- TEXTE EXTRAIT
Répertoire varié du trio avec en hors d’œuvre la signature de Roger Biwandu, sa composition from Palmer référence au lieu de son enfance et déjà une première alerte aux claviers. Mais qui est donc cette pianiste endiablée qui déjà « martyrise » ce clavier Casio aimablement mis à sa disposition par le docteur Fontès ? Grimaçant, chantant ses notes, secouant sa tignasse brune, ne tenant pas en place sur son tabouret elle commence à enflammer la salle. Roger jubile aux baguettes, Nolwenn fait magnifiquement ronfler « Mémé » sa contrebasse, le public, nombreux, se régale.
Puis c’est au tour d’Herbie Hancock de voir sa Cantalupe Island victime d’un tremblement de terre pianistique. Antonio Carlos Jobim ramène tout le monde au calme avant un décollage de seven steps for heaven pour retrouver Miles. Une pause, déjà.
Un peu de pain, de vin, de fromage histoire de se remettre de ces belles émotions et on repart avec entre autres une black night de Wayne Shorter tonitruante et un sing a song of song superbe mélodie de Kenny Garrett montée à son paroxysme et reprise même en chantant par le public. Nolwenn, entre la frappe lourde mais toujours créative de Roger pourtant en configuration légère – caisse claire, grosse caisse, cymbale, charleston – et le clavier omniprésent de « Victoria », groovy, funky, boogie, Nolwenn donc nous régale de sa virtuosité ; quel mérite d’exister et même mieux que ça entre ces deux « monstres ».

- INFORMATIONS EXTRAITES
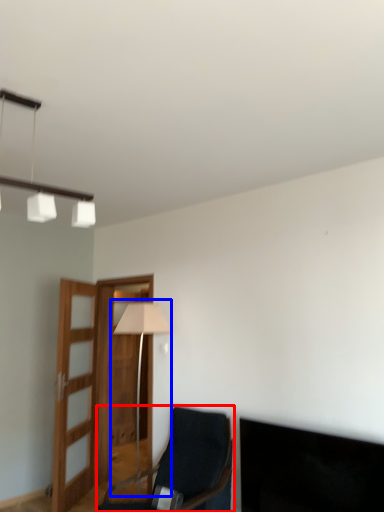
Question: Which of the following is the farthest to the observer, chair (highlighted by a red box) or table lamp (highlighted by a blue box)?

Choices:
 (A) chair
 (B) table lamp

Answer: (B)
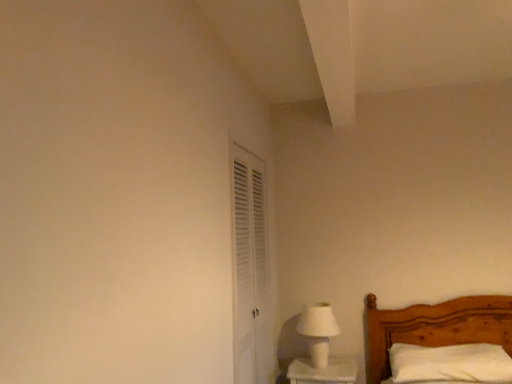
Question: Does white soft pillow at lower right appear on the right side of white louvered door at center-left?

Choices:
 (A) yes
 (B) no

Answer: (A)

Question: Is white soft pillow at lower right looking in the opposite direction of white louvered door at center-left?

Choices:
 (A) no
 (B) yes

Answer: (A)

Question: Can you confirm if white soft pillow at lower right is shorter than white louvered door at center-left?

Choices:
 (A) yes
 (B) no

Answer: (A)

Question: Does white soft pillow at lower right have a smaller size compared to white louvered door at center-left?

Choices:
 (A) yes
 (B) no

Answer: (A)

Question: Is white soft pillow at lower right in front of white louvered door at center-left?

Choices:
 (A) yes
 (B) no

Answer: (B)

Question: From a real-world perspective, is white louvered door at center-left above or below white soft pillow at lower right?

Choices:
 (A) above
 (B) below

Answer: (A)

Question: Considering the relative positions of white louvered door at center-left and white soft pillow at lower right in the image provided, is white louvered door at center-left to the left or to the right of white soft pillow at lower right?

Choices:
 (A) right
 (B) left

Answer: (B)

Question: Relative to white soft pillow at lower right, is white louvered door at center-left in front or behind?

Choices:
 (A) behind
 (B) front

Answer: (B)

Question: Considering the positions of white louvered door at center-left and white soft pillow at lower right in the image, is white louvered door at center-left bigger or smaller than white soft pillow at lower right?

Choices:
 (A) big
 (B) small

Answer: (A)

Question: Is white matte table lamp at lower right in front of or behind white louvered door at center-left in the image?

Choices:
 (A) behind
 (B) front

Answer: (A)

Question: In terms of height, does white matte table lamp at lower right look taller or shorter compared to white louvered door at center-left?

Choices:
 (A) tall
 (B) short

Answer: (B)

Question: Which is correct: white matte table lamp at lower right is inside white louvered door at center-left, or outside of it?

Choices:
 (A) outside
 (B) inside

Answer: (A)

Question: Is white matte table lamp at lower right bigger or smaller than white louvered door at center-left?

Choices:
 (A) small
 (B) big

Answer: (A)

Question: Is white matte table lamp at lower right in front of or behind white soft pillow at lower right in the image?

Choices:
 (A) behind
 (B) front

Answer: (A)

Question: In the image, is white matte table lamp at lower right on the left side or the right side of white soft pillow at lower right?

Choices:
 (A) right
 (B) left

Answer: (B)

- CONSIGNES DE L'EXERCICE
1. Recopiez le passage du compte rendu du concert qui va de « Répertoire varié du » à « nombreux, se régale. ».
2. Répondez aux questions suivantes sur le compte rendu du concert.
(a) Quel nom porte la contrebasse de Nolwenn ?
(b) Qui a mis le clavier Casio à la disposition de la pianiste ?
(c) De quel musicien est la mélodie sing a song of song ?
3. Écrivez la suite du compte rendu du concert, à partir de sa dernière phrase.
Les lignes n'ont aucun lien avec le compte rendu du concert.

- RÉPONSES DANS L'ORDRE
1.
Répertoire varié du trio avec en hors d’œuvre la signature de Roger Biwandu, sa composition from Palmer référence au lieu de son enfance et déjà une première alerte aux claviers. Mais qui est donc cette pianiste endiablée qui déjà « martyrise » ce clavier Casio aimablement mis à sa disposition par le docteur Fontès ? Grimaçant, chantant ses notes, secouant sa tignasse brune, ne tenant pas en place sur son tabouret elle commence à enflammer la salle. Roger jubile aux baguettes, Nolwenn fait magnifiquement ronfler « Mémé » sa contrebasse, le public, nombreux, se régale.

2.
(a) « Mémé ».
(b) Le docteur Fontès.
(c) Kenny Garrett.

3.
Bon alors c’est qui cette invitée surprise ? Une belle fleur, digne d’un roman d’Alexandre Dumas fils, qui tient les claviers d’un autre batteur mondialement célèbre, au prénom de bibliothèque suédoise en kit et qui lui ne joue jamais en configuration légère comme Roger ce soir. Ceux qui la connaissent l’auront identifiée, les autres pas d’importance mais vous avez raté un concert magnifique, du bon fromage et du bon vin. C’est pourtant simple le bonheur.